33 - "Nur noch kurze Zeit" - sagte Jesus - "bin ich bei euch; dann gehe ich zu dem, der mich gesandt hat.
34 Ihr werdet mich suchen, aber nicht finden; denn wo ich dann bin, dahin könnt ihr mir nicht folgen."
35 Da fragten die Juden einander: "Wohin will er denn gehen, dass wir ihn nicht finden könnten? Will er etwa zu den unter den Griechen zerstreut lebenden Juden gehen und den Griechen predigen?
36 Oder was könnte er sonst mit den Worten meinen: "Ihr werdet mich suchen, aber nicht finden' - und: 'Wo ich bin, dahin könnt ihr mir nicht folgen?'"
37 Am letzten Tage der Festwoche, dem sogenannten 'Großen Tag', stand Jesus vor ihnen und rief wiederholt mit erhobener Stimme ihnen zu: "Wer Durst hat, der komme und trinke im Glauben an mich!
38 Dann werden nach den Worten der Schrift Ströme lebendigen Wassers aus seinem Innern hervorquellen."
39 Damit deutete er auf den Geist hin, den diejenigen empfangen sollten, die an ihn glauben würden; denn ein Geist war noch nicht auf sie gekommen, weil Jesus noch nicht in seine Herrlichkeit eingegangen war.
40 Unter dem Volke, das diese seine Aussprüche Jesu hörte, wurden die verschiedensten Meinungen geäußert.
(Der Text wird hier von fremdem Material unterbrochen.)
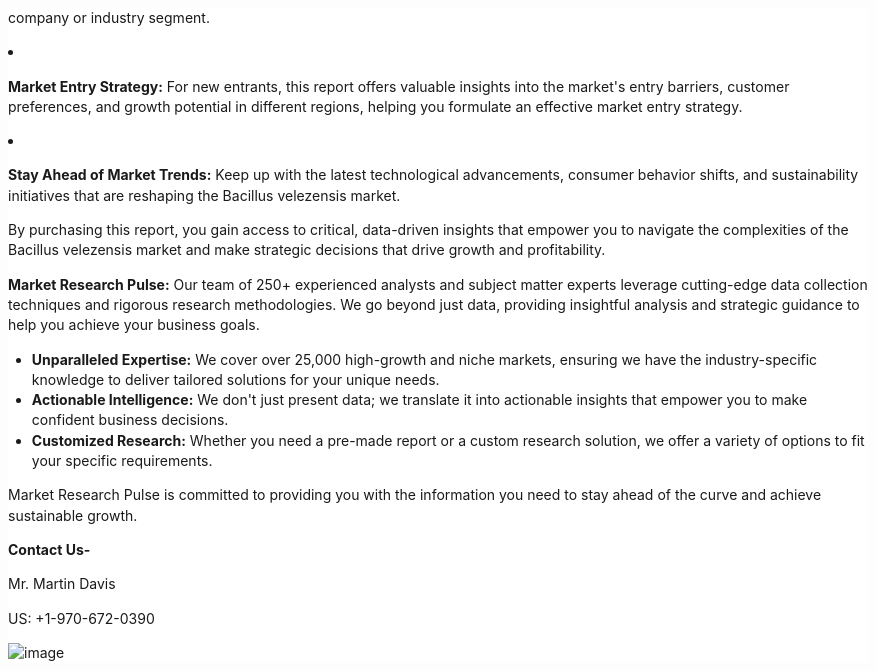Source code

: company or industry segment.</p></li><li><p><strong>Market Entry Strategy:</strong> For new entrants, this report offers valuable insights into the market's entry barriers, customer preferences, and growth potential in different regions, helping you formulate an effective market entry strategy.</p></li><li><p><strong>Stay Ahead of Market Trends:</strong> Keep up with the latest technological advancements, consumer behavior shifts, and sustainability initiatives that are reshaping the Bacillus velezensis market.</p></li></ol><p>By purchasing this report, you gain access to critical, data-driven insights that empower you to navigate the complexities of the Bacillus velezensis market and make strategic decisions that drive growth and profitability.</p><p><strong>Market Research Pulse:</strong>&nbsp;Our team of 250+ experienced analysts and subject matter experts leverage cutting-edge data collection techniques and rigorous research methodologies. We go beyond just data, providing insightful analysis and strategic guidance to help you achieve your business goals.</p><ul><li><strong>Unparalleled Expertise:</strong>&nbsp;We cover over 25,000 high-growth and niche markets, ensuring we have the industry-specific knowledge to deliver tailored solutions for your unique needs.</li><li><strong>Actionable Intelligence:</strong>&nbsp;We don't just present data; we translate it into actionable insights that empower you to make confident business decisions.</li><li><strong>Customized Research:</strong>&nbsp;Whether you need a pre-made report or a custom research solution, we offer a variety of options to fit your specific requirements.</li></ul><p>Market Research Pulse is committed to providing you with the information you need to stay ahead of the curve and achieve sustainable growth.</p><p><strong>Contact Us-</strong></p><p>Mr. Martin Davis</p><p>US: +1-970-672-0390</p>
![image](https://github.com/user-attachments/assets/003d63c2-234e-4e18-a08e-eedc41c33601)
Die einen sagten: "Das ist wirklich der Prophet!"
41 Andere: "Er ist der Messias!" Wieder andere meinten: "Der Messias kommt doch nicht aus Galiläa!
42 Steht nicht in der Schrift, dass der Messias aus dem Geschlecht Davids und aus dem Orte Bethlehem, der Stadt Davids, kommen soll?"
43 So war man im Volke über ihn geteilter Meinung.
44 Eine gewisse Klasse hätte ihn am liebsten festgenommen, aber keiner hatte den Mut, Hand an ihn zu legen.
45 So kamen denn die Knechte zu den Oberpriestern und Pharisäern unverrichteter Sache zurück. "Warum habt ihr ihn nicht mitgebracht?" - fragten sie die Knechte.
46 "Noch nie hat ein Mensch so geredet, wie dieser", - antworteten jene.
47 "Habt auch ihr euch etwa betören lassen?" entgegneten ihnen die Pharisäer.
48 "Ist denn einer von den Führern des Volkes oder ein Pharisäer zum Glauben an ihn gekommen?
49 Nein, nur dieses gemeine Pack, das vom Gesetz nichts versteht! - Der Fluch treffe es!"
50 Nikodemus, einer von den Führern des Volkes, redete ihnen ins Gewissen. Es war derselbe Nikodemus, der früher einmal Jesus aufgesucht hatte.
51 "Ist es denn nach unserm Gesetz erlaubt", - sagte er -"diesen Mann zu verurteilen, ohne dass man ihn vorher verhört und ihn seiner Schuld überführt hat?"
52 "Bist du vielleicht auch aus Galiläa?" - fragten sie ihn spöttisch. "Forsche doch in der Schrift, und du wirst selbst zu der Einsicht gelangen, dass kein Prophet aus Galiläa stammt."
53 So gingen sie auseinander und begaben sich nach Hause.